‘Heaven: To the Land of Happiness’ Review: A Modest and Mostly Satisfying Odd-Couple Crime Comedy by Leading Korean Filmmaker Im Sang-soo

A terminally ill prisoner and a despondent hospital worker steal a hearse stuffed with mob money in “Heaven: To the Land of Happiness.” This combination of odd-couple road movie and crime comedy moves along nicely for about half the running time but loses momentum when sentimentality and drawn-out male bonding take precedence over the film’s more playful components. Well served by the casting of A-list performers Choi Min-sik (“Old Boy”) and Park Hae-il (“The Host”) as the unlikely allies, “Heaven” should be warmly welcomed by local audiences but the latest offering from distinguished South Korean filmmaker Im Sang-soo is unlikely to enjoy the same international exposure as his best-known works, such as “The Housemaid.”

Originally selected for Cannes 2020 but unable to screen owing to the pandemic, Im’s film instead received its world premiere as the opening-night attraction at Busan 2021. A very different proposition from his emotionally spiky and politically provocative works including “The President’s Last Bang,” “A Good Lawyer’s Wife” and “The Taste of Money,” this jaunt around some gorgeously photographed Korean countryside finds Im in a much more laid-back and reflective frame of mind.

In brisk opening segments we meet a convicted embezzler known only as Prisoner 203 (Choi).
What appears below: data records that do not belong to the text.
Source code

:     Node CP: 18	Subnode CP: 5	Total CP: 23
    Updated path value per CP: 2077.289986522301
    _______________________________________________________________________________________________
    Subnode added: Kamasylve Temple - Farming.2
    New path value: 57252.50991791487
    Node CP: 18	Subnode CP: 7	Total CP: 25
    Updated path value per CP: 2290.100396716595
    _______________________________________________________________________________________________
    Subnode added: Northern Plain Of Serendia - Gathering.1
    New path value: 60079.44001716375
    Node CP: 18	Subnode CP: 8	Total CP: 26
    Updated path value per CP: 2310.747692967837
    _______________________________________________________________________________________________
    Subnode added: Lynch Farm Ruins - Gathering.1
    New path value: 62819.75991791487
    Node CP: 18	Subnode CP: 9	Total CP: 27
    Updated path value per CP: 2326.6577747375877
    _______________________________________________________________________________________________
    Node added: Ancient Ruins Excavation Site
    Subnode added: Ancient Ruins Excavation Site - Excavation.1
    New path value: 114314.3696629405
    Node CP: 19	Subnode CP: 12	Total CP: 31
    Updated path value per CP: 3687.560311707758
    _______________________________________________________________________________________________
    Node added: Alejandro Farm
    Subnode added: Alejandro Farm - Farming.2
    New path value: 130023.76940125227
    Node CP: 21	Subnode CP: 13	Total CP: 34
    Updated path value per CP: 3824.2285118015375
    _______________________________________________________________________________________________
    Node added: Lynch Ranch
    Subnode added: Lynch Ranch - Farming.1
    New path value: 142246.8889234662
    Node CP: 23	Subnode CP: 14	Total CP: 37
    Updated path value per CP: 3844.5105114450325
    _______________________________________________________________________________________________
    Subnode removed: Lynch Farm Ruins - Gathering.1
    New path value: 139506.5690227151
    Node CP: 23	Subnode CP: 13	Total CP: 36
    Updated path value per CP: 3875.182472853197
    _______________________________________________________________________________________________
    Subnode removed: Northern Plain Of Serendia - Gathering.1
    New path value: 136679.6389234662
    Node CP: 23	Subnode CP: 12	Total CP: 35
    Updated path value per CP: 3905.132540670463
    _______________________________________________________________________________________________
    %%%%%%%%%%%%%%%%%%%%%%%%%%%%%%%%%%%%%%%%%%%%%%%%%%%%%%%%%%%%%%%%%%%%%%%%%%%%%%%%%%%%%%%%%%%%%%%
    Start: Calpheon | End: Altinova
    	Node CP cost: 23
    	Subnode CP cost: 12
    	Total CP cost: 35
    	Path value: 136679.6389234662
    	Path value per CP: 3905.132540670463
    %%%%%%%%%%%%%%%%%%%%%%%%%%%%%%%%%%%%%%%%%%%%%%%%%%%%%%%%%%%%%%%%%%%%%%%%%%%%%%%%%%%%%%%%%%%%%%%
With the end of his five-year stretch in sight 203 discovers he has an inoperable brain tumor and is given a fortnight to live. Before his time is up, 203 wants to ask his distant daughter (Lee Jae-in) for forgiveness and then die by the seaside. Working at the hospital where 203 has been diagnosed is Nam-sik (Park), a meek-and-mild orderly who’s been stealing the prohibitively expensive drugs he needs to combat Fabry’s disease, a crippling and frequently life-shortening affliction.

When 203 decides to bust out of the hospital, he finds an accomplice in Nam-sik, who’s about to be caught by authorities and figures he may as well go along for the ride. A nifty series of coincidences finds the duo hijacking a hearse containing a coffin belonging to a crime family. After deciding to stop and bury the box the duo discover it’s stuffed with cash.

Im’s screenplay hums along enjoyably as 203 and Nam-sik scoop up as much money as they can carry and set their sights on reaching 203’s daughter before it’s too late. Chasing them is an interesting gallery of oddballs including a bullheaded, none-too-bright cop (Yoon Je-moon) and two goons (Cho Han-cheul and Im Seong-jae) employed by terminally ill crime clan matriarch Madame Yoon (Youn Yuh-jung). Appearing in her sixth Im feature, and an Oscar winner for “Minari,” national treasure Youn steals every scene she’s in as the bedridden boss who might be at death’s door but can’t stop belittling and berating her glamorous daughter (Lee El) about the missing moolah.

But neither the entertaining Madame Yoon nor her lively minions play much part in the film’s middle section. Im’s screenplay slows dramatically as 203 and Nam-sik swap tales of woe before bickering, busting up and eventually becoming inseparable best buddies with a new appreciation for life in the face of impending death. Choi and Park are very good together and there’s a sincerity in the scripting that will keep patient viewers engaged, but the story’s sprightly pacing and free-wheeling spirit takes a noticeable hit when the pursuing pack of cops and crooks is relegated to the sidelines.

“Heaven” regains at least some of its mojo with an exciting chase in which 203 and Nam-sik steal the motorcycle of a female cop (Susanna Noh), and the return of Madame Yoon’s thugs for one last stab at settling the score. Though not aiming for big belly laughs, the script offers a good deal of wry humor and has a terrific running gag involving the use of taser guns.

Despite its slow patches and a score that indulges in a little too much 1970s-style “wacka wacka” disco guitar for its own good, “Heaven” reaches a destination that may be very familiar but should leave many viewers with the same kind of feeling as a character who says in a moment of reflection “it felt warm and made me happy.”